Wellness

Looking after yourself during PMS

 

 Currently googling *why do I feel like crying all the time* and *what can I do to feel less shit before my period*. PMS or PMT refers to the physical and emotional changes that some women go through before their period. General symptoms include bloating, cramps, feeling a bit unenthusiastic and rubbish. It is mainly due to the cause of changes in oestrogen and progesterone. From cycle to cycle my PMS fluctuates from literally going crazy to nothing. On the severe end I can feel depressed, super anxious and unable to concentrate properly.

 

Just recently I have had a pretty hard period of PMS which honestly has really affected me in the work place. I think there really needs to be more consideration of women’s health in an office environment and a way to encourage open talk when it comes to things like menstruation. It can often feel quite awkward if you must take a sick day just because of your ‘period’.  We shouldn’t have to feel bad or ashamed of speaking out about PMS.  

 There are times when I literally dread coming on my period because I know that I can feel so out of control with my mental and physical health. If say I miss a cycle I know that the next cycle my symptoms will be sooo much worse. Online there are so many different theories when it comes to PMS, but I think there are some basic things that I have tried to incorporate into my own routine when it comes to my menstrual cycle. Here are some tips that have helped me in the past that can perhaps help you to:

1.  Get enough sleep: a minimum of 6-7 hours sleep will of course allow your body to get enough rest, enabling to cope this the exhaustion of PMS.

2. Exercise: As someone who does exercise regularly I do tend to struggle during PMS, often I get very lethargic and loose a lack of enthusiasm. This really can make you feel so much worse. I would say try to do some degree of exercise during PMS, I tend to still stick to running but may not run as far. It may feel like the hardest thing to do but the endorphins released during exercise can reduce other symptoms of PMS.
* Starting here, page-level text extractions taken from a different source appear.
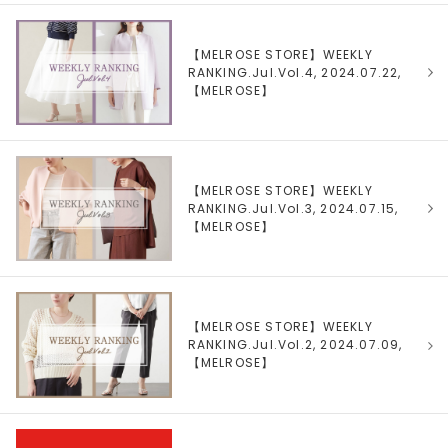
【MELROSE STORE】WEEKLY
RANKING.Jul.Vol.4, 2024.07.22,
【
MELROSE
】
【MELROSE STORE】WEEKLY
RANKING.Jul.Vol.3, 2024.07.15,
【
MELROSE
】
【MELROSE STORE】WEEKLY
RANKING.Jul.Vol.2, 2024.07.09,
【
MELROSE
】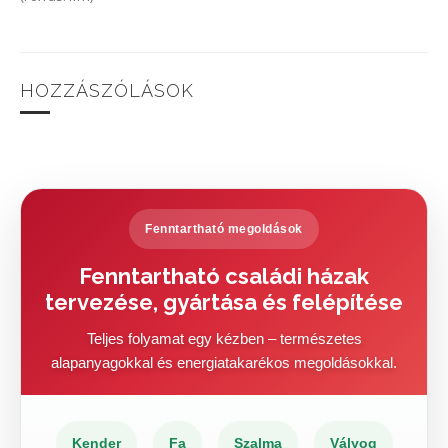
HOZZÁSZÓLÁSOK
Fenntartható megoldások
Fenntartható családi házak
tervezése, gyártása és felépítése
Teljes folyamat egy kézben – természetes
alapanyagokkal és energiatakarékos megoldásokkal.
Kender
Fa
Szalma
Vályog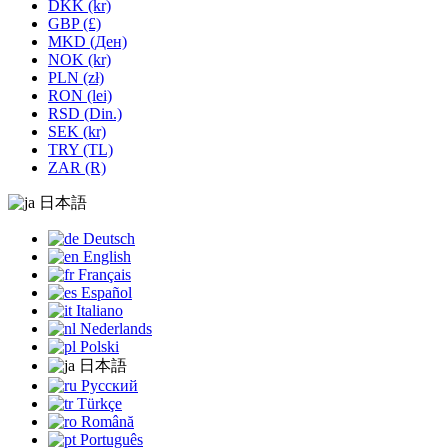
DKK (kr)
GBP (£)
MKD (Ден)
NOK (kr)
PLN (zł)
RON (lei)
RSD (Din.)
SEK (kr)
TRY (TL)
ZAR (R)
日本語
Deutsch
English
Français
Español
Italiano
Nederlands
Polski
日本語
Русский
Türkçe
Română
Português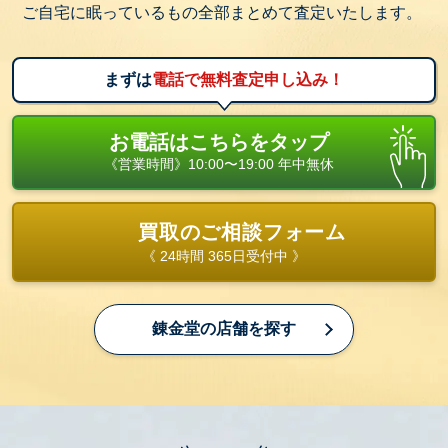
ご自宅に眠っているもの全部まとめて査定いたします。
まずは
電話で無料査定申し込み！
お電話はこちらをタップ
《営業時間》10:00〜19:00 年中無休
買取のご相談フォーム
《 24時間 365日受付中 》
錬金堂の店舗を探す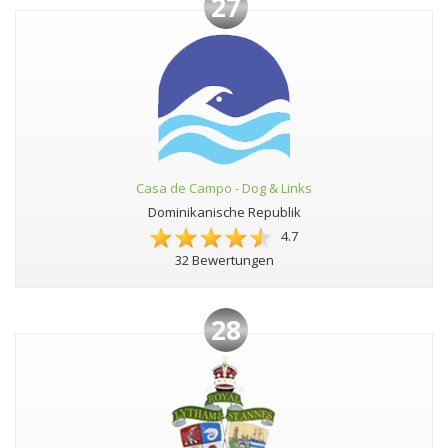
27
Casa de Campo - Dog & Links
Dominikanische Republik
4.7
32 Bewertungen
28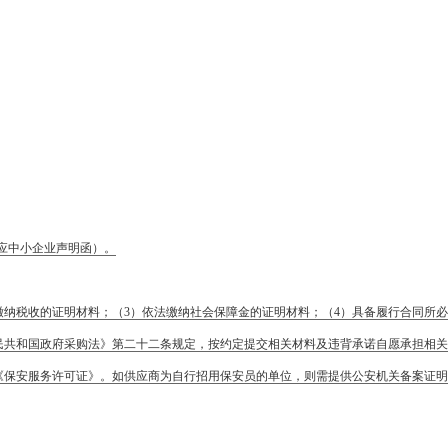
应中小企业声明函）。
纳税收的证明材料；（3）依法缴纳社会保障金的证明材料；（4）具备履行合同所必
民共和国政府采购法》第二十二条规定，按约定提交相关材料及违背承诺自愿承担相关
《保安服务许可证》。如供应商为自行招用保安员的单位，则需提供公安机关备案证明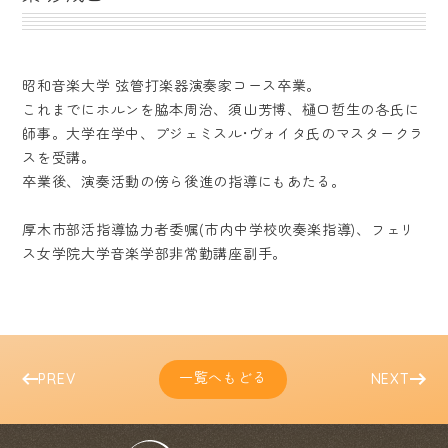
昭和音楽大学 弦管打楽器演奏家コース卒業。
これまでにホルンを脇本周治、須山芳博、樋口哲生の各氏に
師事。大学在学中、プジェミスル•ヴォイタ氏のマスタークラ
スを受講。
卒業後、演奏活動の傍ら後進の指導にもあたる。
厚木市部活指導協力者委嘱(市内中学校吹奏楽指導)、フェリ
ス女学院大学音楽学部非常勤講座副手。
一覧へもどる
PREV
NEXT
3. Supplements: A lot of women can get rather anaemic during or slightly before their cycle, so a magnesium and iron supplement can relive symptoms of fatigue and tiredness.
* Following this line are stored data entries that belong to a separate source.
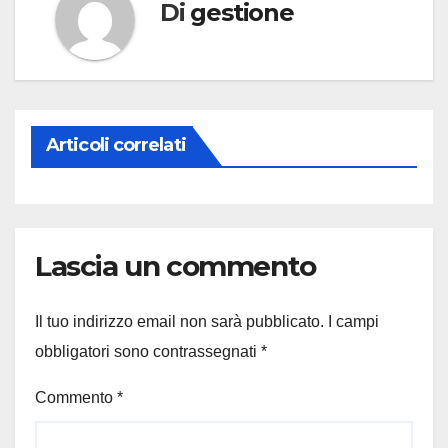
Di
gestione
Articoli correlati
Lascia un commento
Il tuo indirizzo email non sarà pubblicato.
I campi
obbligatori sono contrassegnati
*
Commento
*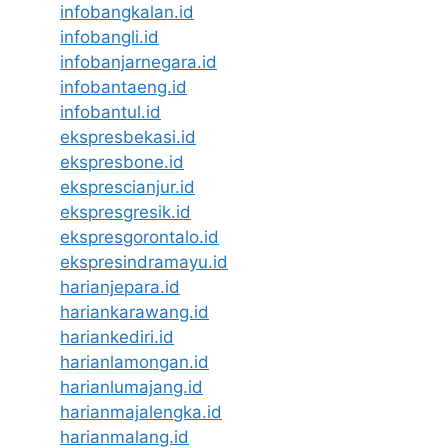
infobangkalan.id
infobangli.id
infobanjarnegara.id
infobantaeng.id
infobantul.id
ekspresbekasi.id
ekspresbone.id
eksprescianjur.id
ekspresgresik.id
ekspresgorontalo.id
ekspresindramayu.id
harianjepara.id
hariankarawang.id
hariankediri.id
harianlamongan.id
harianlumajang.id
harianmajalengka.id
harianmalang.id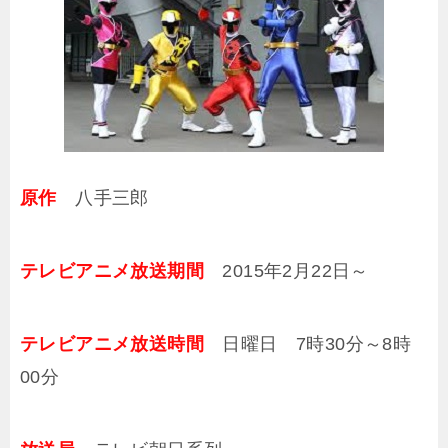
原作
八手三郎
テレビアニメ放送期間
2015年2月22日～
テレビアニメ放送時間
日曜日 7時30分～8時
00分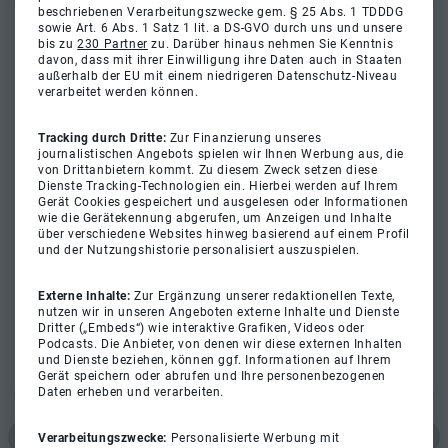
beschriebenen Verarbeitungszwecke gem. § 25 Abs. 1 TDDDG
sowie Art. 6 Abs. 1 Satz 1 lit. a DS-GVO durch uns und unsere
bis zu
230 Partner
zu. Darüber hinaus nehmen Sie Kenntnis
davon, dass mit ihrer Einwilligung ihre Daten auch in Staaten
außerhalb der EU mit einem niedrigeren Datenschutz-Niveau
verarbeitet werden können.
Tracking durch Dritte:
Zur Finanzierung unseres
journalistischen Angebots spielen wir Ihnen Werbung aus, die
von Drittanbietern kommt. Zu diesem Zweck setzen diese
Dienste Tracking-Technologien ein. Hierbei werden auf Ihrem
Gerät Cookies gespeichert und ausgelesen oder Informationen
wie die Gerätekennung abgerufen, um Anzeigen und Inhalte
über verschiedene Websites hinweg basierend auf einem Profil
und der Nutzungshistorie personalisiert auszuspielen.
Externe Inhalte:
Zur Ergänzung unserer redaktionellen Texte,
nutzen wir in unseren Angeboten externe Inhalte und Dienste
Dritter („Embeds“) wie interaktive Grafiken, Videos oder
Podcasts. Die Anbieter, von denen wir diese externen Inhalten
und Dienste beziehen, können ggf. Informationen auf Ihrem
Gerät speichern oder abrufen und Ihre personenbezogenen
Daten erheben und verarbeiten.
Verarbeitungszwecke:
Personalisierte Werbung mit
4. Eating Enough: Coming on your period takes a toll on your body, it requires depletes a lot of energy from your body hence why you can get urges to eat and binge. I find I tend to eat a lot more before my period, what I am trying to learn is to eat more but more of the right foods rather then junk food that always ends up making me feel worse. I try to incorporate whole grains that are gluten free like quinoa and buckwheat. Furthermore, I personally find eating lots of small snacks and meals throughout the day really helps with my energy levels. So, eating every 3-4 hours is a good start.

Overall there is no right and wrong way to deal with PMS, everyone is different and has a different way of looking after their bodies, as well as, minds. It’s important to listen to your body and do what makes you feel happy inside and outside.